* start Reading text *

If Roger Williams is remembered at all, it’s as a champion of church-state separation.
In addition, a steadily declining circle of progressive Baptists honor the founder of Rhode Island as the original American Baptist.
Both perceptions are a bit off-target.
Williams did call for a separation of church and state, but only as part of a much bolder project.
Williams did help establish the first Baptist church in America in 1638, but he quickly declared himself a “seeker” and never again affiliated with a Christian congregation of any description.
Christian or heretic?
Many of Williams’ outspoken detractors regarded him as a dangerous heretic, not a proper Christian at all. Much depends on how we define the word “Christian.”
Williams never strayed too far from the orbit of Reformed orthodoxy. Like almost all 17th-century Europeans, he received the Bible as the fully authoritative revelation of Almighty God. And, to borrow a phrase from Paul Tillich, the God revealed in holy Scripture was always Williams’ ultimate concern.
But if by “Christian” we mean a person who lives in close association with other Christ-followers, a person shaped by the worship of the church, the mature Williams doesn’t pass muster.
In Williams’ view, the faith once delivered unto the saints was a pristine garden of delights. The world, left to itself, was a vicious jungle in which the strong devoured the weak. If you mixed religion and politics, you got the kind of politics that, in the 17th century, required the repression, persecution, torture and execution of one’s opponents.

* end Reading text *

## Your objective
According to the text on Roger Williams, in what year did he help establish the first Baptist church in America?

* start Rows *

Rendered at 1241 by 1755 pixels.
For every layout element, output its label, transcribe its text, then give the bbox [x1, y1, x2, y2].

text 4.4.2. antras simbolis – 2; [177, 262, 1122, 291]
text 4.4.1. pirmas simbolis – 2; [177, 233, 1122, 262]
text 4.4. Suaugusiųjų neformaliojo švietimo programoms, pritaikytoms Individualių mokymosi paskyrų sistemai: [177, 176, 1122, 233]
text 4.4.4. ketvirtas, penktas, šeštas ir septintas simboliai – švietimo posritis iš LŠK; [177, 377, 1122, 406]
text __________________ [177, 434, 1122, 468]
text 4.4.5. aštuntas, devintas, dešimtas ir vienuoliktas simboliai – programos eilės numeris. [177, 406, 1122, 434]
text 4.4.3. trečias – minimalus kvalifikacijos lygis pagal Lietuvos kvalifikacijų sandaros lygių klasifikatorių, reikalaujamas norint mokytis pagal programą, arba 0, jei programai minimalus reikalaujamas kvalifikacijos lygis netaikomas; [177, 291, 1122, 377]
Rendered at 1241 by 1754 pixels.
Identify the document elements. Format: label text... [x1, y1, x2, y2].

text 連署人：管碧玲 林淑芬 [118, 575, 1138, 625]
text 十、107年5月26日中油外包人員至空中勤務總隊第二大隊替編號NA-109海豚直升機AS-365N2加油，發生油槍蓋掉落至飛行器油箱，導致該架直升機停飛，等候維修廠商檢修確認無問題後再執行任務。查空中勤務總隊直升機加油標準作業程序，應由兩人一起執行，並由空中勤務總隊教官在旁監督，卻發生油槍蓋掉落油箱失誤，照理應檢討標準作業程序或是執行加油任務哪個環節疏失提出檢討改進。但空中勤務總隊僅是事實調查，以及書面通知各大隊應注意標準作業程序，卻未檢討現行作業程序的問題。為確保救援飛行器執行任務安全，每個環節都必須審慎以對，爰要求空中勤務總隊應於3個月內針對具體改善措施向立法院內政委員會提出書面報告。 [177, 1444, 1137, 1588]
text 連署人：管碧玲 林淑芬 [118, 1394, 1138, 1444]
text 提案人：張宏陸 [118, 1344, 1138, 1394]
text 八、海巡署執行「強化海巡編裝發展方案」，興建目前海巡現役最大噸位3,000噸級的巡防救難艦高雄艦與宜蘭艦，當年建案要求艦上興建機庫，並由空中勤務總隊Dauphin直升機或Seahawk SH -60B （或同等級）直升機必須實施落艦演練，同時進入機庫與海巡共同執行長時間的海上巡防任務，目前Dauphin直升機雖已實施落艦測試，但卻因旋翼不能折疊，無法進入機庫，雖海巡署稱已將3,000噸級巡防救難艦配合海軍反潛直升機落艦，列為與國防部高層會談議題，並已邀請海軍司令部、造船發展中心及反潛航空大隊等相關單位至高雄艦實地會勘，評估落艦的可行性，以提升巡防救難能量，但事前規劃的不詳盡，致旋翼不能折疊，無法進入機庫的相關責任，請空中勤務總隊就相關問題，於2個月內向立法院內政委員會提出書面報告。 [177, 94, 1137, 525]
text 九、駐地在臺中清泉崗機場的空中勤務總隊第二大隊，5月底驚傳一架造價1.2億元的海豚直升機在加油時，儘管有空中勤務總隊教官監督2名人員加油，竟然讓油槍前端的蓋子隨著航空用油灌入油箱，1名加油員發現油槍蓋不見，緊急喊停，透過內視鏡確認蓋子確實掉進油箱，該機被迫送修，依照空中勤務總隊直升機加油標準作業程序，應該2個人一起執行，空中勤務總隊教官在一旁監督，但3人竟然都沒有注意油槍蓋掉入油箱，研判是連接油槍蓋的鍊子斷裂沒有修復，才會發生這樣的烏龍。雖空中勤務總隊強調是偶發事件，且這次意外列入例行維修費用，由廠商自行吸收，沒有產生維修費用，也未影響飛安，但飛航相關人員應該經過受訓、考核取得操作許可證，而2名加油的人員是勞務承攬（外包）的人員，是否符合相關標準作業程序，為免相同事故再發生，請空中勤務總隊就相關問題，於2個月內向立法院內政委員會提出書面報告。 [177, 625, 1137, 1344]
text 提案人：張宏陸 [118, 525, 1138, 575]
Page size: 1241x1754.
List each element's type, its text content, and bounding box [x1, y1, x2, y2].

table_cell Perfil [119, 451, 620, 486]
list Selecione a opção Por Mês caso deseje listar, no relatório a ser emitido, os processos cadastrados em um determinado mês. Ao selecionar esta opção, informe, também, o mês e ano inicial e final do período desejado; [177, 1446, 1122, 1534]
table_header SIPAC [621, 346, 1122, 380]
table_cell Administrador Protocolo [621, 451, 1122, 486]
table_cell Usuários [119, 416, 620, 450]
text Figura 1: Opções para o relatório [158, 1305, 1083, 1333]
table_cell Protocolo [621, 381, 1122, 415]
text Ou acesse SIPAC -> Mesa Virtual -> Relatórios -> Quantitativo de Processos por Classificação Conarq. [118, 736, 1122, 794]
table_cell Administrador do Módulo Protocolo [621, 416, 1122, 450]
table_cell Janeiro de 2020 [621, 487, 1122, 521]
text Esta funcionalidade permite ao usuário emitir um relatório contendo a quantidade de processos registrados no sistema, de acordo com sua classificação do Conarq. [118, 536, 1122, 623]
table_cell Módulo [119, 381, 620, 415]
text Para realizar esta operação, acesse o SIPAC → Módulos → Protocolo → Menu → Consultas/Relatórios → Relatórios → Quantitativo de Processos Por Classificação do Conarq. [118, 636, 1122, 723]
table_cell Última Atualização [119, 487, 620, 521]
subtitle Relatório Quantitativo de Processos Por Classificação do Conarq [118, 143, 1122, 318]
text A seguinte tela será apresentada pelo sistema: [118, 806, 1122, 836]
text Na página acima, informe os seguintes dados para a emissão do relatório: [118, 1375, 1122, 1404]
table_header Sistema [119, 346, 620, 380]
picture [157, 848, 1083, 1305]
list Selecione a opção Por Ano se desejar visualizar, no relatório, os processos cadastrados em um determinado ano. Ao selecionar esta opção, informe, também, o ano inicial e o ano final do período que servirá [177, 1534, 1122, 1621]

* end Rows *

## Result for this exercise
1638